---------- GIVEN DATA
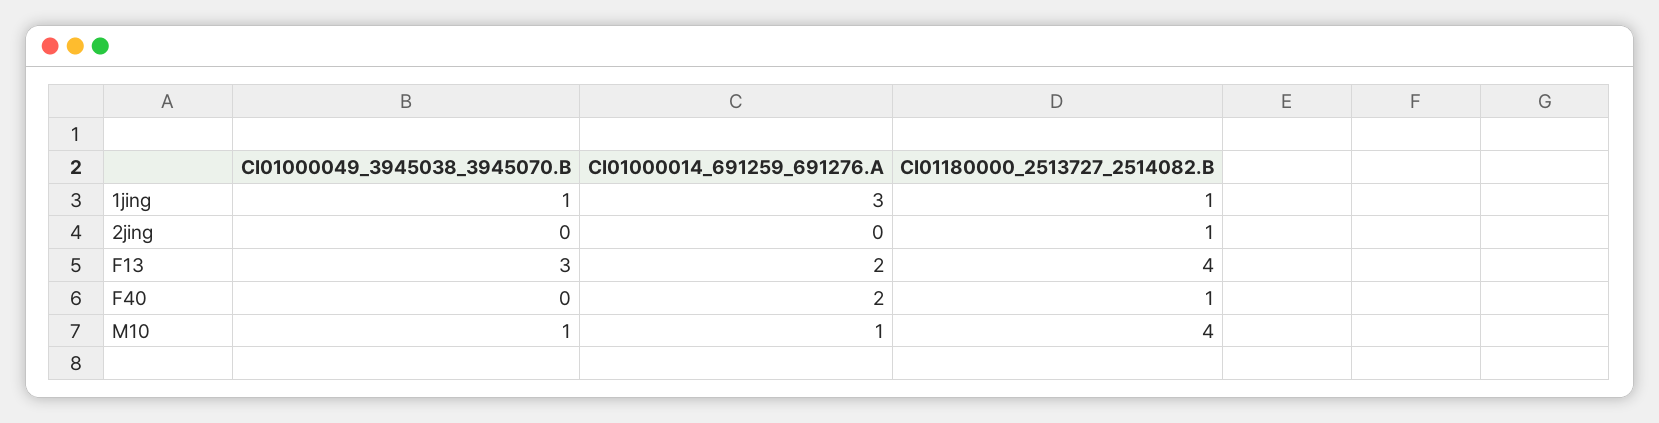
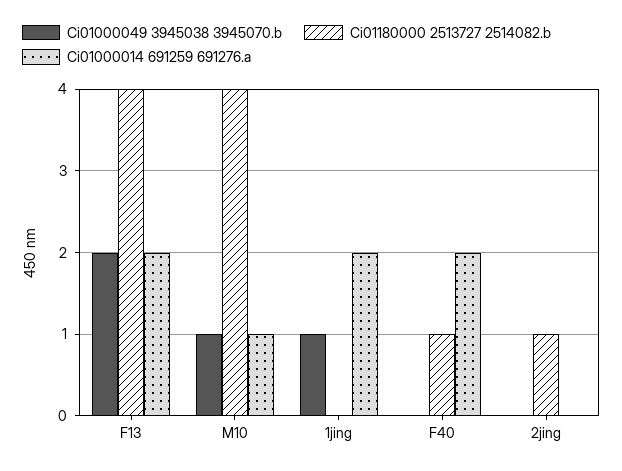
CI01000014_691259_691276.A, 1jing: 3 -> 2
CI01180000_2513727_2514082.B, 1jing: 1 -> 0
CI01000049_3945038_3945070.B, F13: 3 -> 2

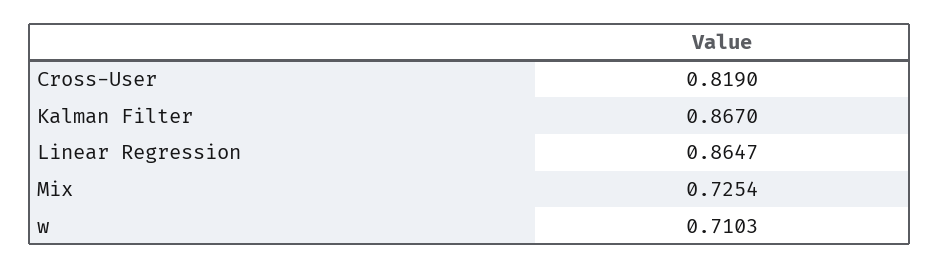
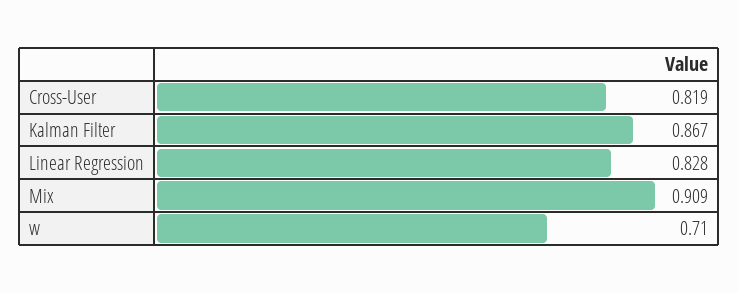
Linear Regression: 0.8647 -> 0.828
Mix: 0.7254 -> 0.909

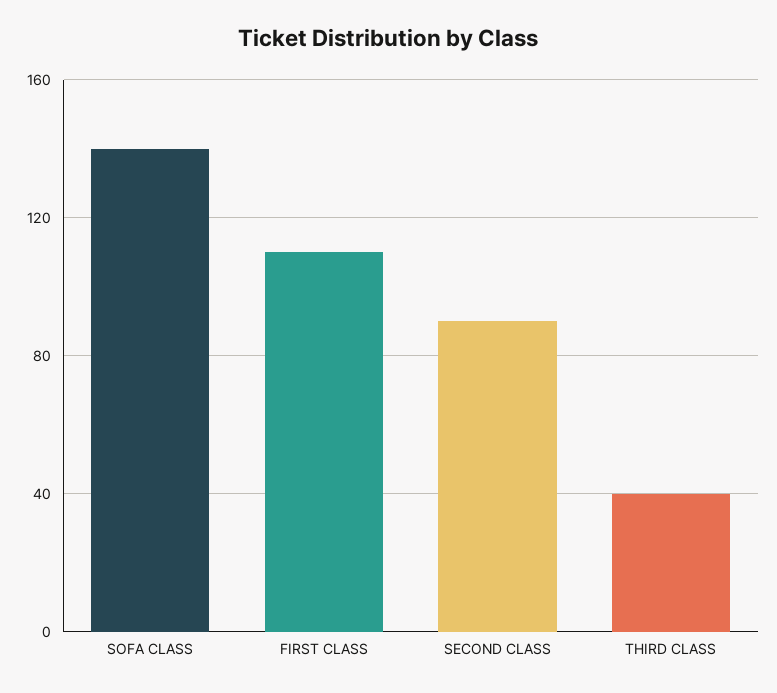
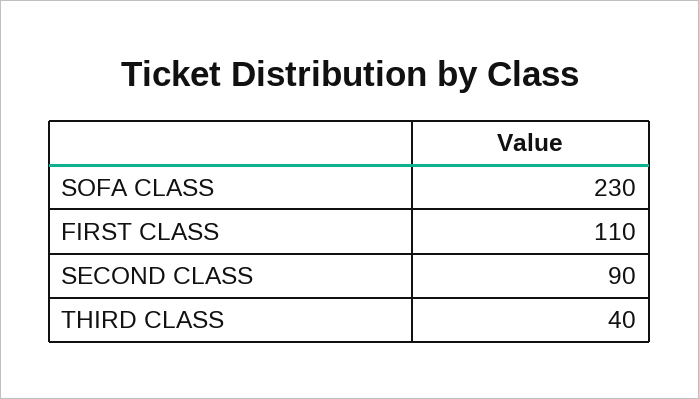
SOFA CLASS: 140 -> 230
--------------------
* [WORK TASK]:
Because the copy must hold no pictures, return only the lines that run from the line containing "Linear Regression: 0.8647 -> 0.828" to the end of the data above, each exactly as it stands.

* [OUTPUT]:
Linear Regression: 0.8647 -> 0.828
Mix: 0.7254 -> 0.909

SOFA CLASS: 140 -> 230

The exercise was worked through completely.